Directive: Render the records that follow as a JSON list of strings, one string per line, leaving out blank lines.

--- BEGIN Records for processing ---

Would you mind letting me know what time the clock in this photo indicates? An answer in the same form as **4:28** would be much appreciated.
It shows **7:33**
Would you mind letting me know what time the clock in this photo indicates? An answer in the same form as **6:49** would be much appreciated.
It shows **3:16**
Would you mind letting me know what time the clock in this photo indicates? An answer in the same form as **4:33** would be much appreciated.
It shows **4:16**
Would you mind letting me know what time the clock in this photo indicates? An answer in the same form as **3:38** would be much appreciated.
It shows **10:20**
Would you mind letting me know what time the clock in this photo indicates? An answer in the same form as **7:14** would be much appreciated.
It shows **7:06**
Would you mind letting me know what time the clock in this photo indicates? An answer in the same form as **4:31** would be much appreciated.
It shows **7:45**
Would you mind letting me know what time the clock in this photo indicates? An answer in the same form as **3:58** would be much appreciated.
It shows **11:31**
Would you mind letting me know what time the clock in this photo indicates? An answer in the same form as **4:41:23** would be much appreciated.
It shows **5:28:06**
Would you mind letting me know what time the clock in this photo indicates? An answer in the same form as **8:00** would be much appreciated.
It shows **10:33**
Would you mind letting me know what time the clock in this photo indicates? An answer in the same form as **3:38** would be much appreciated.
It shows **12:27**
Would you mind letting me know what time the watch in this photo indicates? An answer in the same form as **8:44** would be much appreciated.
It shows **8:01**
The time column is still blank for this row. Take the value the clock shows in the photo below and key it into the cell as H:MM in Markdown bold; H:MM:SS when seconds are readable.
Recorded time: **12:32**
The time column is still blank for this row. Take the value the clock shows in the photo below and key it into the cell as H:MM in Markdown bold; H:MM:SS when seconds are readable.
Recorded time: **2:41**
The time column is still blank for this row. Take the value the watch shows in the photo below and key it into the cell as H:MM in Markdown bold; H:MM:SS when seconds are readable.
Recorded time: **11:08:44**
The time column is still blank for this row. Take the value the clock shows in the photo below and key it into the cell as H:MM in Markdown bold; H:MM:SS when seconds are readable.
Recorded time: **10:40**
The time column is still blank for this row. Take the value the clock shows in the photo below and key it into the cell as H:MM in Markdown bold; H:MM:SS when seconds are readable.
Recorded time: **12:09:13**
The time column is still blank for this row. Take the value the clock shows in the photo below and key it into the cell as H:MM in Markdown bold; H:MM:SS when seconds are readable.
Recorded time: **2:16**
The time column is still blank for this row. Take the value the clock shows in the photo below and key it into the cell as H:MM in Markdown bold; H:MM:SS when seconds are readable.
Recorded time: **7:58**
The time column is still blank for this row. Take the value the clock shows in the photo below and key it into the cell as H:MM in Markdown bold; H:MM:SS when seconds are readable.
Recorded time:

--- END Records for processing ---

Output for this task:
[
  "Would you mind letting me know what time the clock in this photo indicates? An answer in the same form as **4:28** would be much appreciated.",
  "It shows **7:33**",
  "Would you mind letting me know what time the clock in this photo indicates? An answer in the same form as **6:49** would be much appreciated.",
  "It shows **3:16**",
  "Would you mind letting me know what time the clock in this photo indicates? An answer in the same form as **4:33** would be much appreciated.",
  "It shows **4:16**",
  "Would you mind letting me know what time the clock in this photo indicates? An answer in the same form as **3:38** would be much appreciated.",
  "It shows **10:20**",
  "Would you mind letting me know what time the clock in this photo indicates? An answer in the same form as **7:14** would be much appreciated.",
  "It shows **7:06**",
  "Would you mind letting me know what time the clock in this photo indicates? An answer in the same form as **4:31** would be much appreciated.",
  "It shows **7:45**",
  "Would you mind letting me know what time the clock in this photo indicates? An answer in the same form as **3:58** would be much appreciated.",
  "It shows **11:31**",
  "Would you mind letting me know what time the clock in this photo indicates? An answer in the same form as **4:41:23** would be much appreciated.",
  "It shows **5:28:06**",
  "Would you mind letting me know what time the clock in this photo indicates? An answer in the same form as **8:00** would be much appreciated.",
  "It shows **10:33**",
  "Would you mind letting me know what time the clock in this photo indicates? An answer in the same form as **3:38** would be much appreciated.",
  "It shows **12:27**",
  "Would you mind letting me know what time the watch in this photo indicates? An answer in the same form as **8:44** would be much appreciated.",
  "It shows **8:01**",
  "The time column is still blank for this row. Take the value the clock shows in the photo below and key it into the cell as H:MM in Markdown bold; H:MM:SS when seconds are readable.",
  "Recorded time: **12:32**",
  "The time column is still blank for this row. Take the value the clock shows in the photo below and key it into the cell as H:MM in Markdown bold; H:MM:SS when seconds are readable.",
  "Recorded time: **2:41**",
  "The time column is still blank for this row. Take the value the watch shows in the photo below and key it into the cell as H:MM in Markdown bold; H:MM:SS when seconds are readable.",
  "Recorded time: **11:08:44**",
  "The time column is still blank for this row. Take the value the clock shows in the photo below and key it into the cell as H:MM in Markdown bold; H:MM:SS when seconds are readable.",
  "Recorded time: **10:40**",
  "The time column is still blank for this row. Take the value the clock shows in the photo below and key it into the cell as H:MM in Markdown bold; H:MM:SS when seconds are readable.",
  "Recorded time: **12:09:13**",
  "The time column is still blank for this row. Take the value the clock shows in the photo below and key it into the cell as H:MM in Markdown bold; H:MM:SS when seconds are readable.",
  "Recorded time: **2:16**",
  "The time column is still blank for this row. Take the value the clock shows in the photo below and key it into the cell as H:MM in Markdown bold; H:MM:SS when seconds are readable.",
  "Recorded time: **7:58**",
  "The time column is still blank for this row. Take the value the clock shows in the photo below and key it into the cell as H:MM in Markdown bold; H:MM:SS when seconds are readable.",
  "Recorded time:"
]